Written task
Copy the text lines of the records below word for word, leaving out the pictures.

Recorded data
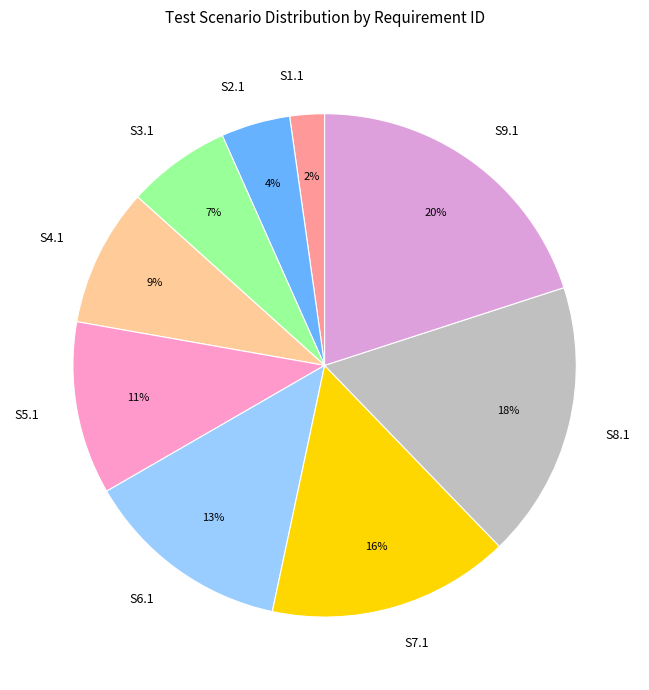

To the nearest percent, what is the combined percentage of S7.1 and S9.1?

36%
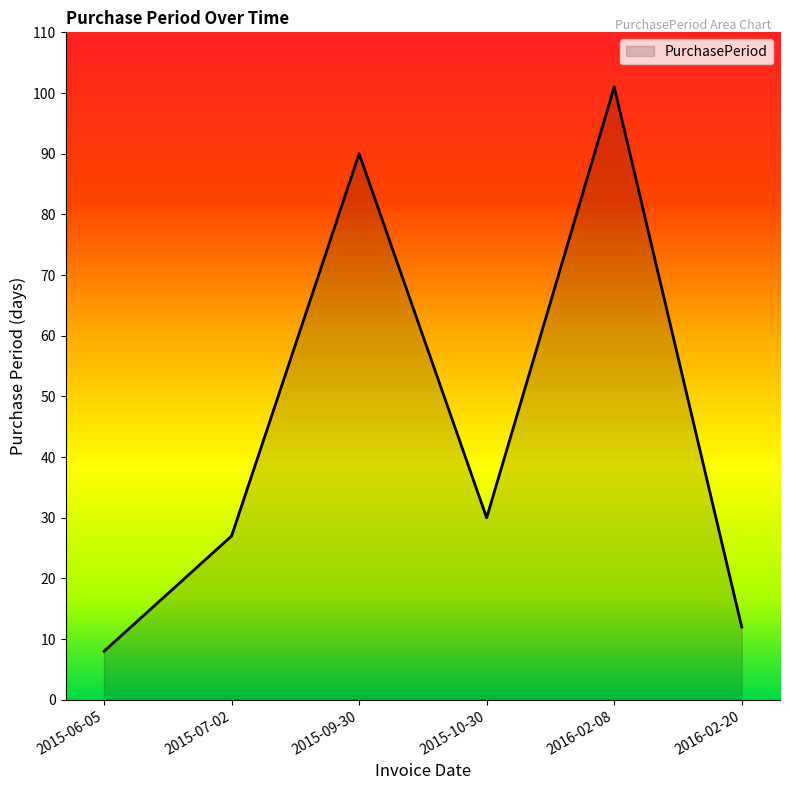

True or false: the data has more than 1 interior local peaks.

True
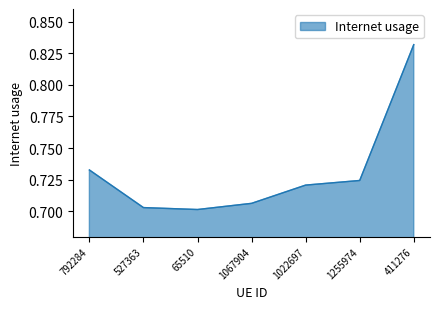

The value at 1255974 is 1.1. True or false?

False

Task output
To the nearest percent, what is the combined percentage of S7.1 and S9.1?

36%

True or false: the data has more than 1 interior local peaks.

True

The value at 1255974 is 1.1. True or false?

False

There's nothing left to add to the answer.